The NAHB housing market index was 33, matching estimates, with increased price cuts observed.

    by VT Markets
    /
    Jul 17, 2025

    The NAHB housing market index for July stood at 33, matching the estimated forecast and reflecting an increase from the prior month’s 32. A rise in price cuts was recorded, with 38% of builders reducing home prices, the highest level since 2022.

    The percentage of builders cutting prices was 37% in June, 34% in May, and 29% in April. The average price reduction has remained at 5% since November 2024. Sales incentives usage remained steady at 62% from June.

    Annual Decline In Single Family Starts

    There is an expected decline in single-family starts for 2025, accompanied by a 6% year-to-date decrease in building permits. Builder traffic has dropped to its lowest point in over two years, indicating subdued market activity.

    Based on the provided data, we see the stable housing index as deceptive, with the real story being the record number of builders cutting prices. The underlying weakness, shown by falling permits and the lowest builder traffic in over two years, suggests a deepening slump. This isn’t a market finding its footing; it’s a market struggling for demand.

    We believe the primary driver of this weakness is stubbornly high mortgage rates, which have been hovering just above 7% for the 30-year fixed loan according to recent Federal Home Loan Mortgage Corporation data. This affordability crisis is directly reflected in the report from Mr. Michalowski, forcing builders to offer more incentives. This pattern is historically consistent with periods preceding a Federal Reserve pivot towards easier monetary policy, as seen in previous housing downturns.

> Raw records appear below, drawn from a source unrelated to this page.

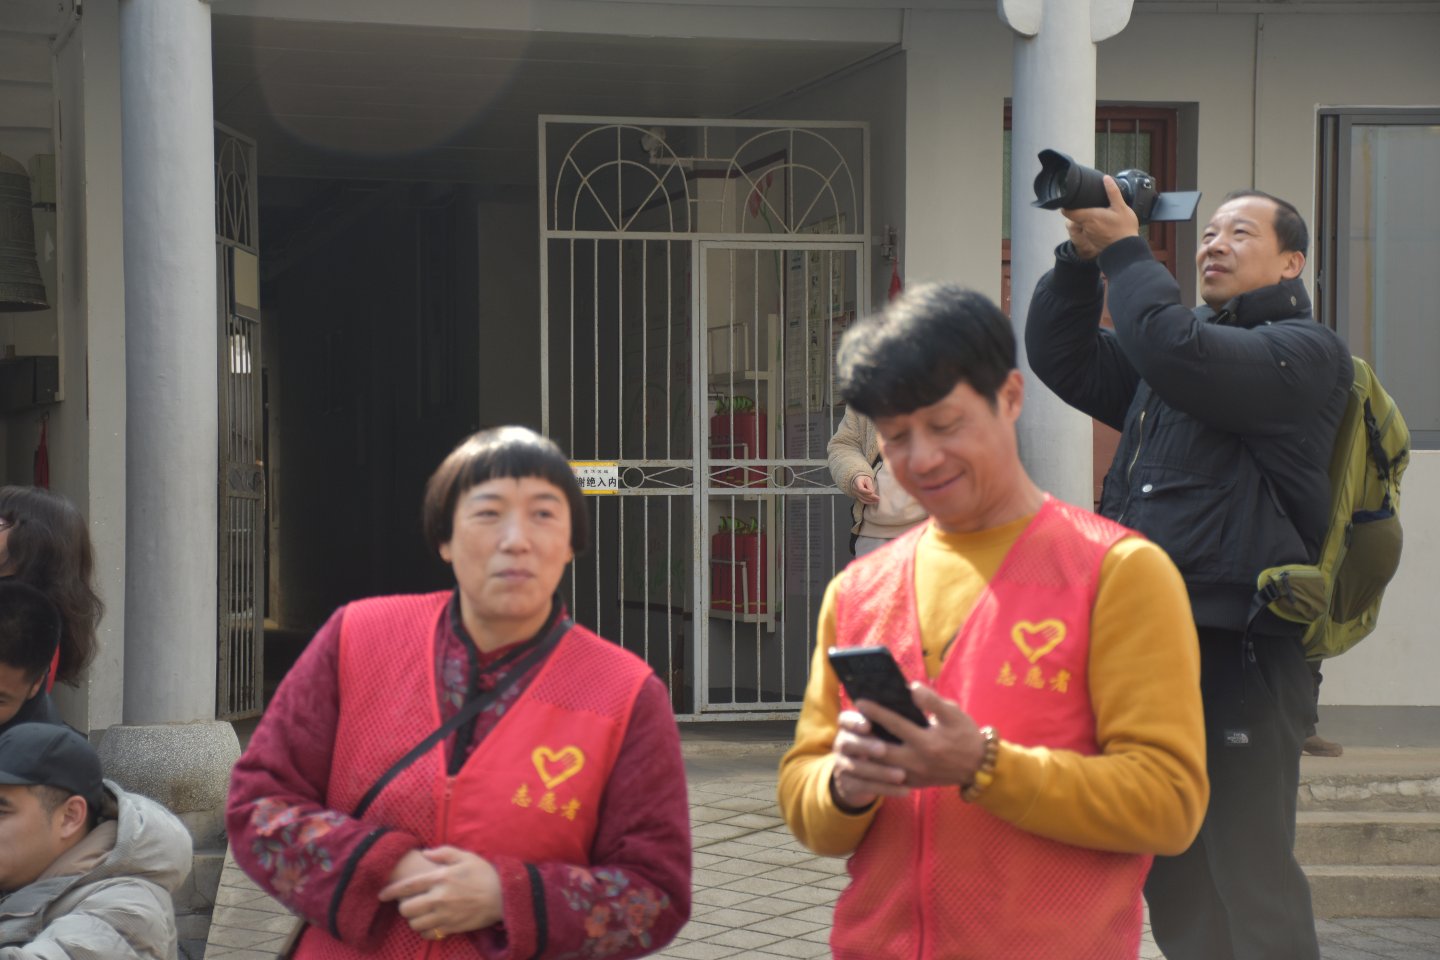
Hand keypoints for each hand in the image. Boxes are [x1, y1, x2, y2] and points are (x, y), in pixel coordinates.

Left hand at [378, 846, 503, 937]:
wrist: (503, 896)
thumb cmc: (484, 873)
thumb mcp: (465, 856)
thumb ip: (443, 853)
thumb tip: (425, 852)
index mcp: (440, 878)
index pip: (407, 887)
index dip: (391, 891)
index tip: (382, 894)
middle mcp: (439, 897)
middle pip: (407, 909)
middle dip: (403, 907)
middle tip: (409, 903)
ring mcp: (445, 914)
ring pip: (415, 923)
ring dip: (414, 919)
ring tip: (419, 914)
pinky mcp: (452, 927)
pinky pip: (428, 934)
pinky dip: (425, 930)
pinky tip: (429, 924)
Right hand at [831, 708, 908, 809]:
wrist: (865, 776)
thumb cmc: (882, 742)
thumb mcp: (882, 729)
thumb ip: (891, 719)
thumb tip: (913, 699)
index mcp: (850, 726)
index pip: (845, 719)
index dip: (854, 722)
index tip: (868, 725)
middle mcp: (843, 743)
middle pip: (847, 743)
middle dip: (865, 746)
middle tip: (883, 749)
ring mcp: (843, 764)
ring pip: (857, 768)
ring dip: (879, 771)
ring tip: (901, 774)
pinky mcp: (849, 784)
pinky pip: (866, 787)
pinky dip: (886, 788)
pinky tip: (905, 790)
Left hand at [835, 684, 986, 800]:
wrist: (979, 767)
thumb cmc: (965, 736)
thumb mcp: (954, 714)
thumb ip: (932, 701)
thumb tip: (912, 688)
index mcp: (926, 742)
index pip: (895, 724)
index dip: (876, 712)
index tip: (860, 701)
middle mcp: (918, 760)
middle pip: (882, 749)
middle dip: (863, 735)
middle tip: (849, 723)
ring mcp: (915, 775)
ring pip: (882, 767)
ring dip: (866, 754)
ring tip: (853, 739)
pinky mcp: (914, 783)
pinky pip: (890, 778)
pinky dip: (877, 768)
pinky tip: (866, 756)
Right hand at [851, 474, 879, 503]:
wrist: (858, 480)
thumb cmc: (863, 479)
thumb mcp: (867, 479)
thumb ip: (870, 485)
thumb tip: (872, 492)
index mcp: (857, 483)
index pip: (860, 489)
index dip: (866, 491)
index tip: (872, 492)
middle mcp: (855, 489)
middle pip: (862, 495)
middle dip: (871, 497)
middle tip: (878, 498)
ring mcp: (856, 494)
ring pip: (863, 499)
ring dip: (870, 501)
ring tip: (877, 500)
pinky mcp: (858, 497)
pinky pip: (863, 501)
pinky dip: (868, 502)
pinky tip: (874, 502)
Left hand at [1062, 176, 1140, 259]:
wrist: (1126, 248)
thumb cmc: (1124, 228)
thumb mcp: (1121, 207)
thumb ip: (1113, 192)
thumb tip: (1106, 179)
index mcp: (1089, 217)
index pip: (1068, 212)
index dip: (1066, 206)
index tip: (1070, 200)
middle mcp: (1085, 226)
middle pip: (1076, 217)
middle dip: (1081, 210)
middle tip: (1089, 204)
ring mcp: (1088, 235)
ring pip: (1082, 224)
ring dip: (1087, 219)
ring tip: (1098, 213)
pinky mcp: (1093, 241)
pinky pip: (1088, 231)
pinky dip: (1092, 227)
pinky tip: (1102, 224)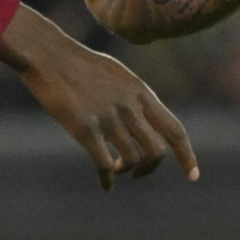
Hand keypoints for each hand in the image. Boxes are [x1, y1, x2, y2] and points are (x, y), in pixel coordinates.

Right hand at [0, 7, 198, 190]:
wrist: (46, 54)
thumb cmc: (77, 63)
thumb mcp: (116, 74)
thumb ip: (132, 96)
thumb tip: (143, 117)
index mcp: (140, 92)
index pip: (174, 130)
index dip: (186, 156)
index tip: (192, 175)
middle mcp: (129, 106)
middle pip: (157, 151)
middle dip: (150, 168)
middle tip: (137, 173)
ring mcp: (107, 117)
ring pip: (132, 159)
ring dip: (126, 171)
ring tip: (115, 170)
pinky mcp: (84, 128)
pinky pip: (104, 164)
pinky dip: (107, 179)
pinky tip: (105, 185)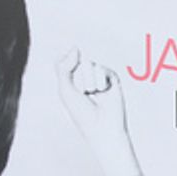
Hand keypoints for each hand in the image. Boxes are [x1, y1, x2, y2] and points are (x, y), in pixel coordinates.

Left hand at [57, 49, 139, 175]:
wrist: (102, 128)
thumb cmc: (82, 114)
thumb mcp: (65, 89)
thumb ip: (64, 67)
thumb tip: (76, 48)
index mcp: (71, 80)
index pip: (65, 60)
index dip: (65, 63)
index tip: (69, 80)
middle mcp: (85, 76)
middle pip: (76, 60)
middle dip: (78, 78)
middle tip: (85, 94)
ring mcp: (99, 76)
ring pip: (88, 63)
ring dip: (88, 81)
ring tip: (93, 94)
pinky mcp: (112, 78)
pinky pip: (101, 68)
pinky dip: (99, 82)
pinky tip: (103, 92)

    Buying Put Options On Homebuilder ETFs

    In response, we are looking to buy put options on homebuilder ETFs, such as the iShares U.S. Home Construction ETF (ITB), to capitalize on the expected decline in builder equity prices. Major builders have recently guided for lower future sales and pointed to elevated cancellation rates near 15%, further supporting this bearish stance. The 38% of builders cutting prices is a direct hit to their future profit margins.

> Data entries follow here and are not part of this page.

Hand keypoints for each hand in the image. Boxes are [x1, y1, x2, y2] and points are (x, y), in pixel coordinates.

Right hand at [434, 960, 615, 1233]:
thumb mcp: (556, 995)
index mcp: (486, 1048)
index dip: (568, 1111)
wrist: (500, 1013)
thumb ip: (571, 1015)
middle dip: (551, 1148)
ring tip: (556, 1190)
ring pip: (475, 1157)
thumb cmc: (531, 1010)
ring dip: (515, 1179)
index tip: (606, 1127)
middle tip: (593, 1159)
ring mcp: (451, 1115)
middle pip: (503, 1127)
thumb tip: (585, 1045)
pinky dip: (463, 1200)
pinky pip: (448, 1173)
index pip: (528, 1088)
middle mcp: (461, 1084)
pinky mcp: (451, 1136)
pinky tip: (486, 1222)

    Furthermore, this data strengthens the case for a more dovish central bank policy in the coming months. A slowing housing sector, which is a key component of GDP, makes further interest rate hikes untenable and increases the probability of future rate cuts. We are therefore positioning in interest rate derivatives that will profit from a drop in yields, such as receiving fixed on interest rate swaps.

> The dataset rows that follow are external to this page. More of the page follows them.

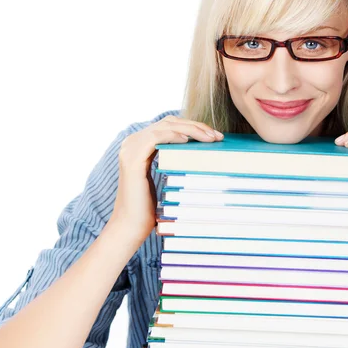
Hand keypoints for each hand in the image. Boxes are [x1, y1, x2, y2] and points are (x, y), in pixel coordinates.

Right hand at [109, 115, 223, 242]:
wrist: (131, 225)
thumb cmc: (150, 207)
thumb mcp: (165, 177)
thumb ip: (174, 161)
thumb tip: (200, 152)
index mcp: (139, 144)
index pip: (169, 126)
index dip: (192, 126)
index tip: (214, 136)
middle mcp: (132, 142)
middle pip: (169, 122)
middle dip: (196, 126)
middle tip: (217, 136)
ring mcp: (130, 149)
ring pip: (165, 127)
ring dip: (191, 130)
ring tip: (210, 138)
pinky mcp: (132, 159)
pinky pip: (156, 137)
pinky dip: (174, 136)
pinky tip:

    The weakness could also spill over into the broader economy, impacting consumer confidence and the financial sector’s loan portfolios. We see this as an opportunity to purchase protective puts on financial sector ETFs as a hedge against a potential increase in mortgage defaults. This broad economic uncertainty also makes long volatility positions, possibly through options on the VIX index, an attractive strategy for the coming weeks.